Each wolf has two copies of CPD103, one inherited from each parent. not how red hair in humansbut it only takes one copy of the black coat gene to produce a black coat.
Scientists suspected that the canine distemper virus may play a role in the numbers of black-coated wolves across North America, since the region of DNA where CPD103 resides is also involved in encoding a protein that protects against lung infections such as canine distemper.
This would mean that if black-coated wolves are more likely to survive the disease, they will breed and pass their CPD103 variant to their young.
So the team set out to test this hypothesis. Researchers analyzed 12 wolf populations across North America to determine if canine distemper was present antibody – a sign of having had the virus and surviving it – strongly correlated with black-coated wolves.
They found that wolves with the antibodies were actually more likely to have black coats — particularly in older wolves. Black wolves were also more common in areas where outbreaks had occurred.
Next, the team examined 20 years of wolf population data from Yellowstone National Park, where wolves were reintroduced in the 1990s.
There the population consists of 55 percent gray wolves and 45 percent black wolves. Of these black wolves, only 5 percent had two examples of the black-coated CPD103 variant. This suggests that wolves that choose opposite-colored mates have a better chance of reproductive success and their offspring will survive canine distemper.
However, it only works in regions where distemper outbreaks have occurred. According to the team’s mathematical modeling, the competitive advantage of choosing an opposite color partner disappears when canine distemper is not a problem.
The research not only provides an intriguing reason for the increased distribution of black wolves in some areas, but also provides a tool to study historical distemper outbreaks and disease resistance.
The team notes that their findings likely apply to a wide range of species. In a variety of insects, mammals, amphibians, reptiles, and birds, color variation can be associated with disease resistance; This coloration can serve as a signal to help animals choose mates that will give their offspring a survival advantage.

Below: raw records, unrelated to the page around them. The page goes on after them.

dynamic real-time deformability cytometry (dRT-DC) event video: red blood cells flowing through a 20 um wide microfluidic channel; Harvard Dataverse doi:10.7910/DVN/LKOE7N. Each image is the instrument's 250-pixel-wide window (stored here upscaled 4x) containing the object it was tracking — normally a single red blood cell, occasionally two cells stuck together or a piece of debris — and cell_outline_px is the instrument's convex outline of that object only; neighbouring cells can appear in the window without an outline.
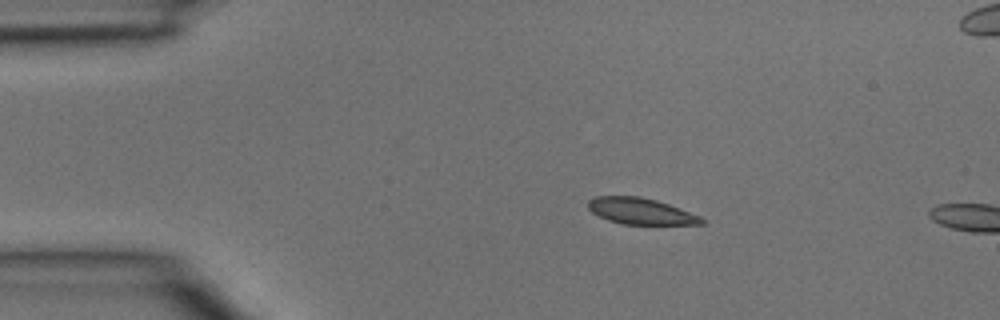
{"species": "common noctule bat (a hibernating species)", "species_latin": "Nyctalus noctula", "temperature_condition": "room temperature", "stored_images_in_passage": 4, "camera_frame_rate_fps": 3000, "um_per_image_px": 0.085, "animal": {"sex": "male", "body_mass_g": 15.6}, "frame": {"image": 1, "passage_image": 1, "time_ms": 0.0, "image_size_px": [1000, 320], "cell_outline_px": [[704, 224], [624, 224], [608, 220], [592, 212], [588, 208], [588, 200], [596, 196], [640, 196], [656, 200], [680, 208], [700, 216], [704, 220]], "centroid_in_image_um": [54.45, 17.94], "position_along_channel_um": 30.6, "area_um2": 17.22}}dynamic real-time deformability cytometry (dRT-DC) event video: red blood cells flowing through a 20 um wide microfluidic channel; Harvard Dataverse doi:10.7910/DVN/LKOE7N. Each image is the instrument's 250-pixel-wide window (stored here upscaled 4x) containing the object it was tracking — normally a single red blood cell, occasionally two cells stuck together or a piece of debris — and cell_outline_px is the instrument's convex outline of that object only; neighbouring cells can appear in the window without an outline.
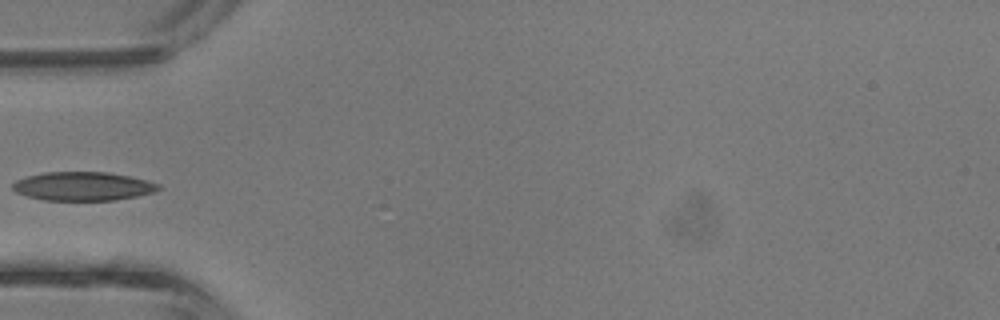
{"species": "common noctule bat (a hibernating species)", "species_latin": "Nyctalus noctula", "temperature_condition": "room temperature", "stored_images_in_passage": 4, "camera_frame_rate_fps": 3000, "um_per_image_px": 0.085, "animal": {"sex": "male", "body_mass_g": 13.3}, "frame": {"image": 1, "passage_image": 4, "time_ms": 1.0, "image_size_px": [1000, 320], "cell_outline_px": [[160, 188], [156, 192], [116, 200], [44, 200], [28, 196], [16, 192], [12, 188], [12, 184], [16, 180], [28, 176], [44, 172], [108, 172], [128, 176], [160, 184]], "centroid_in_image_um": [7.05, 15.83], "position_along_channel_um": 78.0, "area_um2": 24.28}}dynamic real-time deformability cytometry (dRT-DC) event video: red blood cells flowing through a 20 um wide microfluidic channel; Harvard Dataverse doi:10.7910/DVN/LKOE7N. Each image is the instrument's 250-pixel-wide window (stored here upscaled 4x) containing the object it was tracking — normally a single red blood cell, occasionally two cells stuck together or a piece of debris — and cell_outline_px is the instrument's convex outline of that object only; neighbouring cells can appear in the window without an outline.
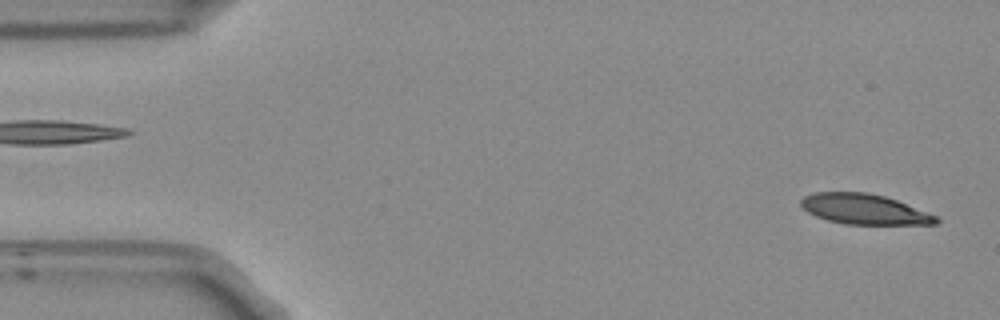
{"species": "Egyptian fruit bat (a non-hibernating species)", "species_latin": "Rousettus aegyptiacus", "temperature_condition": "room temperature", "stored_images_in_passage": 11, "camera_frame_rate_fps": 3000, "um_per_image_px": 0.085, "frame": {"image": 1, "passage_image": 1, "time_ms": 0.0, "image_size_px": [1000, 320], "cell_outline_px": [[940, 220], [936, 224], [844, 224], [828, 220], [816, 216], [808, 212], [800, 204], [800, 200], [804, 196], [812, 192], [868, 192], [884, 196], [896, 200], [940, 216]], "centroid_in_image_um": [73.48, 17.78], "position_along_channel_um": 11.5, "area_um2": 23.93}}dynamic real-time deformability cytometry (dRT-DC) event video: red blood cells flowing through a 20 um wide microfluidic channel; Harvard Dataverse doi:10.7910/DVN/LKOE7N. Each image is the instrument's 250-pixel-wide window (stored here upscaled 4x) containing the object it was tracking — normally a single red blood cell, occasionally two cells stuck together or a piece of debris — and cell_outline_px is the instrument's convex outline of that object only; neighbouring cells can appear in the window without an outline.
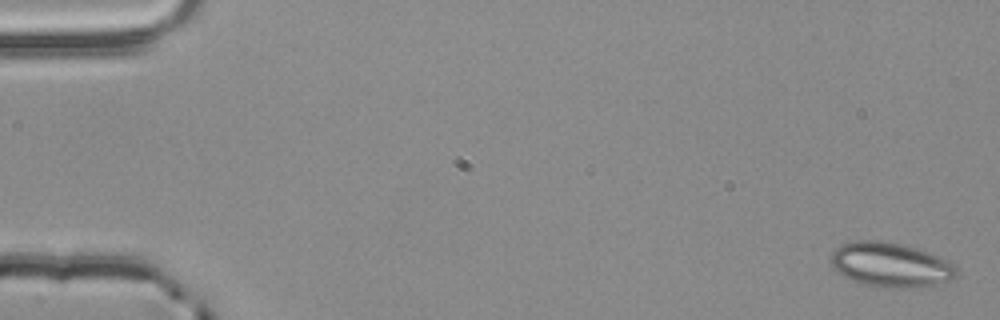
{"species": "common noctule bat (a hibernating species)", "species_latin": "Nyctalus noctula", "temperature_condition": "room temperature", "stored_images_in_passage": 4, "segment_of_instrument_passage": [1, 2], "camera_frame_rate_fps": 3000, "um_per_image_px": 0.085, "animal": {"sex": "male", "body_mass_g": 20.4}, "frame": {"image": 1, "passage_image": 1, "time_ms": 0.0, "image_size_px": [1000, 320], "cell_outline_px": [[956, 276], [948, 280], [920, 288], [884, 288], [864, 284], [852, 280], [844, 276], [832, 268], [832, 252], [840, 244], [852, 240], [876, 240], [904, 244], [928, 252], [948, 260], [956, 268]], "centroid_in_image_um": [75.68, 22.5], "position_along_channel_um": 9.3, "area_um2": 32.71}}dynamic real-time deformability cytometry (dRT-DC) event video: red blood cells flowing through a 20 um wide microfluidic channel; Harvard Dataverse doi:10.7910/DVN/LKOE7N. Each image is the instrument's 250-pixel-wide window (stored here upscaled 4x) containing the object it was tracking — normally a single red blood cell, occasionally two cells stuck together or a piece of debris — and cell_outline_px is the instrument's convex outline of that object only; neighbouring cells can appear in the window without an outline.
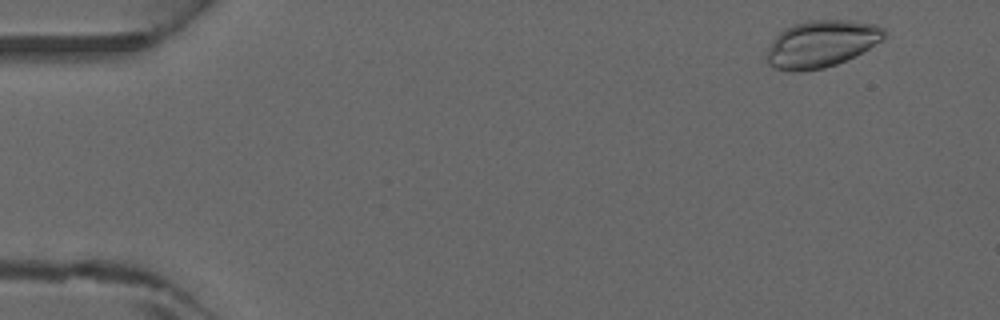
{"species": "common noctule bat (a hibernating species)", "species_latin": "Nyctalus noctula", "temperature_condition": "warm", "stored_images_in_passage": 45, "camera_frame_rate_fps": 3000, "um_per_image_px": 0.085, "animal": {"sex": "male", "forearm_length_mm": 52.5}, "frame": {"image": 1, "passage_image": 3, "time_ms": 0.667, "image_size_px": [1000, 320], "cell_outline_px": [[888, 32], [884, 40], [836, 64], [824, 68], [800, 72], [792, 72], [772, 68], [764, 60], [768, 48], [772, 40], [784, 28], [792, 24], [808, 20], [848, 20], [876, 24], [884, 28]], "centroid_in_image_um": [69.78, 3.73], "position_along_channel_um": 15.2, "area_um2": 32.48}}
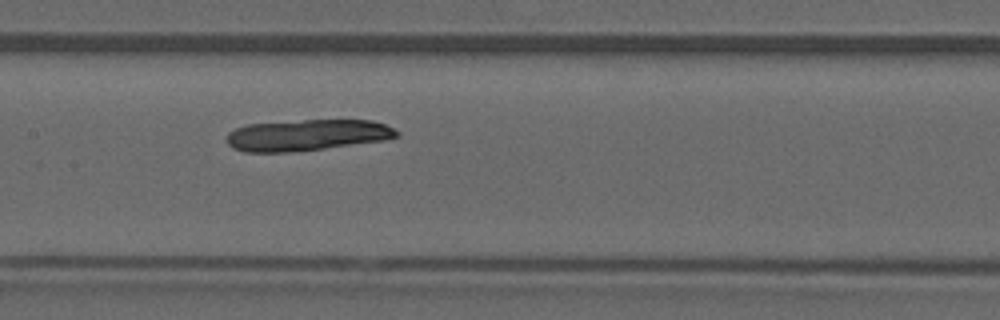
{"frame": {"image": 2, "passage_image": 22, "time_ms": 7.0, "image_size_px": [1000, 320], "cell_outline_px": [[400, 132], [396, 136], [384, 140], [324, 148], [288, 152], [244, 152], [232, 148], [228, 144], [228, 132], [236, 128], [248, 124], [304, 120], [372, 120], [384, 124]], "centroid_in_image_um": [26.07, 11.48], "position_along_channel_um": 181.3, "area_um2": 30.69}}
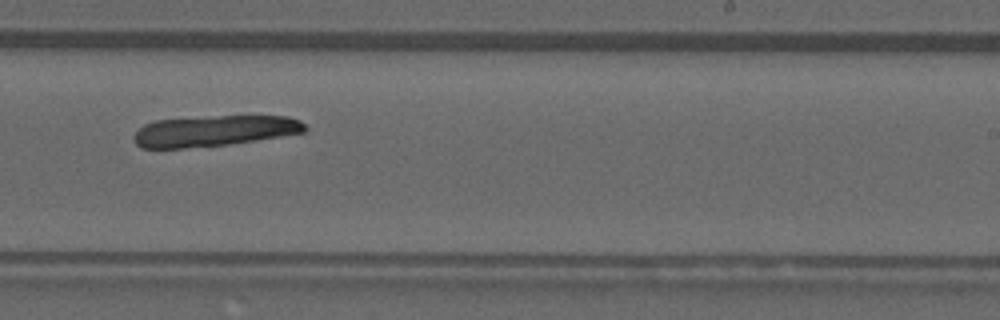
{"frame": {"image": 3, "passage_image": 28, "time_ms": 9.0, "image_size_px": [1000, 320], "cell_outline_px": [[308, 128], [304, 132], [256, 140], [228, 144], [184, 148], [140, 148], [132, 140], [132, 136], [144, 124], [156, 120], [216, 116], [288, 116], [300, 120]], "centroid_in_image_um": [18.18, 11.12], "position_along_channel_um": 270.8, "area_um2": 30.69}}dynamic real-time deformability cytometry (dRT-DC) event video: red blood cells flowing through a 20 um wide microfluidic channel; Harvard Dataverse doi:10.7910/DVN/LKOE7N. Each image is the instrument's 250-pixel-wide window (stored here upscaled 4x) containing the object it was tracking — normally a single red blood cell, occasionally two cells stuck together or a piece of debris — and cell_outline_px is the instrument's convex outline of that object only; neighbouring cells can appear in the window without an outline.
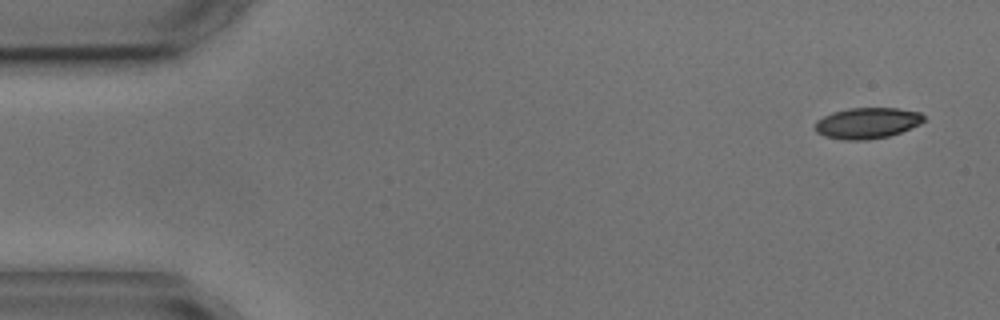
{"species": "common noctule bat (a hibernating species)", "species_latin": "Nyctalus noctula", "temperature_condition": "cold", "stored_images_in_passage": 6, "camera_frame_rate_fps": 3000, "um_per_image_px": 0.085, "animal": {"sex": "male", "body_mass_g": 17.9, "forearm_length_mm": 54.2}, "frame": {"image": 1, "passage_image": 1, "time_ms": 0.0, "image_size_px": [1000, 320], "cell_outline_px": [[924, 120], [920, 124], [900, 132], [888, 136], [868, 140], [844, 140], [824, 136], [816, 132], [816, 120], [832, 112], [848, 108], [900, 108], [920, 112], [924, 116]], "centroid_in_image_um": [73.71, 10.46], "position_along_channel_um": 11.3, "area_um2": 19.65}}
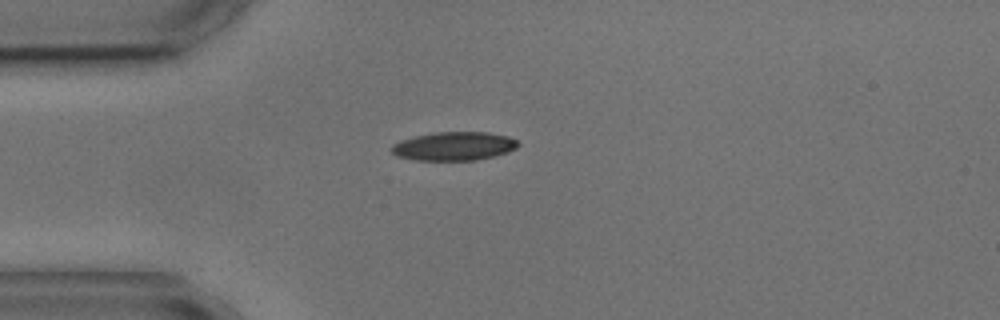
{"frame": {"image": 2, "passage_image": 4, "time_ms": 3.667, "image_size_px": [1000, 320], "cell_outline_px": [[520, 144], [516, 148], [508, 152], [476, 160], [416, 160], [396, 156], [388, 148], [392, 144], [400, 140], [412, 136], [436, 132], [488, 132], [508, 136], [516, 140]], "centroid_in_image_um": [38.54, 12.42], "position_along_channel_um": 46.5, "area_um2": 21.27}}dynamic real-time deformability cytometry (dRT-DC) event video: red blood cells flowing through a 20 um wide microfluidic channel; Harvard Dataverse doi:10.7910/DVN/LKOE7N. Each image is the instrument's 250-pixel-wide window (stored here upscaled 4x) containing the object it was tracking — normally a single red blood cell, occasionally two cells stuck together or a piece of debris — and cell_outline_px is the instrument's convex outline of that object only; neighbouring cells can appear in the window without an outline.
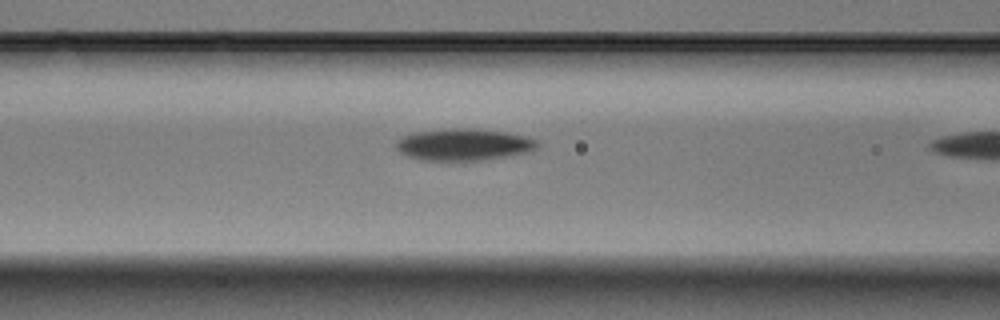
{"species": "Egyptian fruit bat (a non-hibernating species)", "species_latin": "Rousettus aegyptiacus", "temperature_condition": "warm", "stored_images_in_passage": 5, "camera_frame_rate_fps": 3000, "um_per_image_px": 0.085, "animal": {"sex": "male"}, "frame": {"image": 1, "passage_image": 4, "time_ms": 1.0, "image_size_px": [1000, 320], "cell_outline_px": [[540, 144], [536, 148], [528, 152], [508, 156], [460, 164], [420, 160], [408, 156], [400, 152], [396, 148], [396, 140], [412, 132], [444, 128], [472, 128], [508, 132], [528, 136], [536, 140]], "centroid_in_image_um": [39.4, 12.32], "position_along_channel_um": 127.2, "area_um2": 27.46}}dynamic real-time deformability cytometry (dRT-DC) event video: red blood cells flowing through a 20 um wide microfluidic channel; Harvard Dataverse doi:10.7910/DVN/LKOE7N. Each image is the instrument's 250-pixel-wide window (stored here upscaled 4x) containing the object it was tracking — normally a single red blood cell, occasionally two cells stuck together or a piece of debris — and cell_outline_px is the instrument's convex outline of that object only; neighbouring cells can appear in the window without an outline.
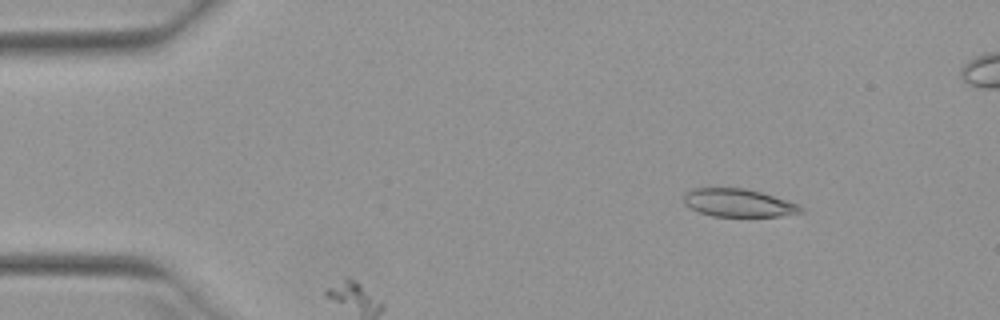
{"species": "Egyptian fruit bat (a non-hibernating species)", "species_latin": "Rousettus aegyptiacus", "temperature_condition": "warm", "stored_images_in_passage": 39, "camera_frame_rate_fps": 3000, "um_per_image_px": 0.085, "animal": {"sex": "female"}, "frame": {"image": 1, "passage_image": 7, "time_ms": 2.0, "image_size_px": [1000, 320], "cell_outline_px": [[804, 212], [780, 216], [712, 216], [700, 212], [684, 204], [684, 192], [688, 188], [744, 188], [760, 192], [800, 204], [804, 208]], "centroid_in_image_um": [62.77, 17.24], "position_along_channel_um": 22.2, "area_um2": 19.13}}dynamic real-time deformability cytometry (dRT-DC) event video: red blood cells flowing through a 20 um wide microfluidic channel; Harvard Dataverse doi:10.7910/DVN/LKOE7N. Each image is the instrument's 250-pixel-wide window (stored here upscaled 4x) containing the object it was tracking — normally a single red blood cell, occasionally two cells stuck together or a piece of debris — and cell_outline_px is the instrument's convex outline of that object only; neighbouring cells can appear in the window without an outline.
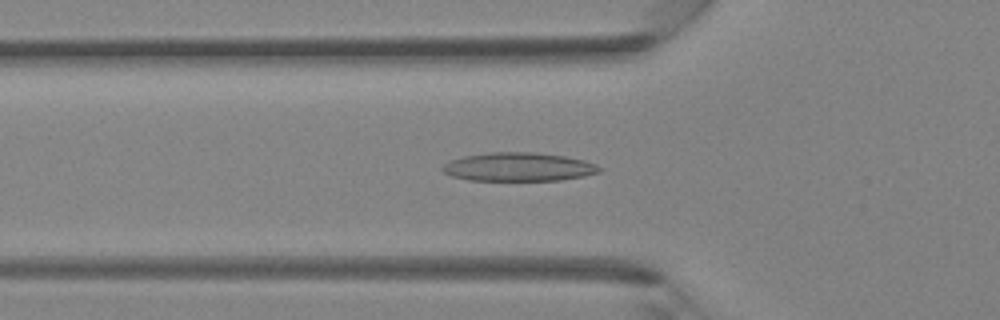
{"species": "Egyptian fruit bat (a non-hibernating species)", "species_latin": "Rousettus aegyptiacus", "temperature_condition": "room temperature", "stored_images_in_passage": 38, "camera_frame_rate_fps": 3000, "um_per_image_px": 0.085, "animal": {"sex": "female"}, "frame": {"image": 1, "passage_image": 10, "time_ms": 3.0, "image_size_px": [1000, 320], "cell_outline_px": [[600, 172], [584, 176], [560, 180], [468, 180], [452, 176], [444, 172], [440, 168], [444, 164], [452, 160], [464, 156], [488, 152], [532, 152], [564, 156], [584, 160], [596, 164], [600, 168]], "centroid_in_image_um": [44.07, 14.18], "position_along_channel_um": 81.7, "area_um2": 26.01}}
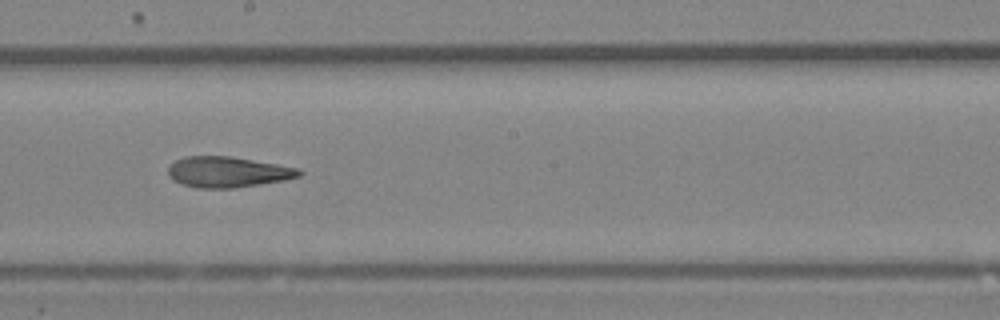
{"frame": {"image": 2, "passage_image": 19, "time_ms": 6.0, "image_size_px": [1000, 320], "cell_outline_px": [[304, 172], [300, 176], [284, 180], [260, 184], [232, 188], [196, 188], [180, 184], [172, 180], [168, 176], [168, 168], [176, 160], [184, 156], [232, 156], [300, 168]], "centroid_in_image_um": [19.35, 14.62], "position_along_channel_um": 228.8, "area_um2": 23.64}}
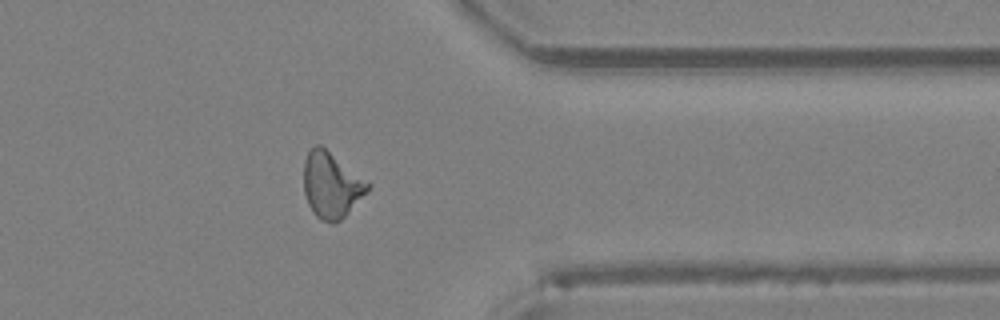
{"frame": {"image": 3, "passage_image": 29, "time_ms": 9.333, "image_size_px": [1000, 320], "cell_outline_px": [[372, 184], [368, 192], [340, 220], [332, 224], [320, 220], [312, 212], [308, 204], [304, 192], [304, 160], [308, 152], [316, 144], [320, 144], [368, 180]], "centroid_in_image_um": [28.18, 15.73], "position_along_channel_um": 383.2, "area_um2": 24.74}}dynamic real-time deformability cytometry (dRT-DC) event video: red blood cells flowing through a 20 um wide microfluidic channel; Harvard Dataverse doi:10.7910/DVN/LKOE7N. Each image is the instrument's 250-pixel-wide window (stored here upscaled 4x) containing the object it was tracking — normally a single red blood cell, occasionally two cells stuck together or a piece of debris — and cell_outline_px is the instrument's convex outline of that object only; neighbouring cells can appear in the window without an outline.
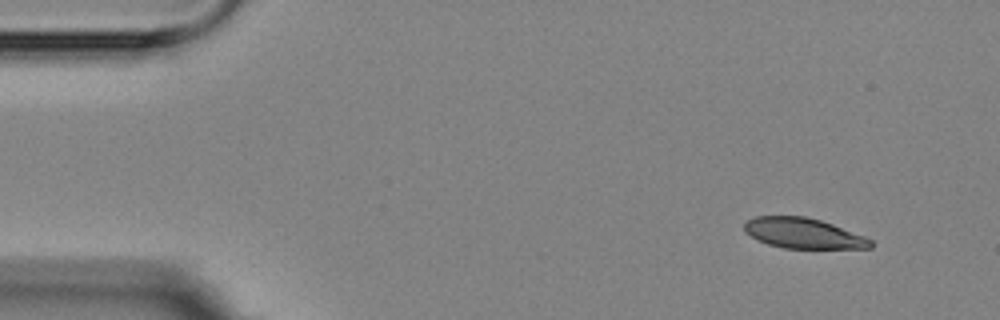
{"species": "Egyptian fruit bat (a non-hibernating species)", "species_latin": "Rousettus aegyptiacus", "temperature_condition": "room temperature", "stored_images_in_passage": 4, "segment_of_instrument_passage": [1, 2], "camera_frame_rate_fps": 3000, "um_per_image_px": 0.085, "animal": {"sex": "female"}, "frame": {"image": 1, "passage_image": 1, "time_ms": 0.0, "image_size_px": [1000, 320], "cell_outline_px": [[872, 248], [784, 248], [768, 244], [744, 232], [744, 224], [748, 220], [756, 216], [804, 216], [820, 220], [832, 224], [864, 236], [872, 240]], "centroid_in_image_um": [68.28, 19.82], "position_along_channel_um": 16.7, "area_um2": 22.08}}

“If coloration is genetic and disease resistance is heritable and associated with coloration, preference for a mate of a particular color increases fitness by maximizing the chances of producing resistant offspring in environments with common and sufficiently virulent pathogens.” write the researchers in their paper.
“We may have grossly underestimated the role of pathogens in generating the diversity of morphological and behavioral traits observed in nature.”
Isn’t that a fascinating idea?
The research was published in Science.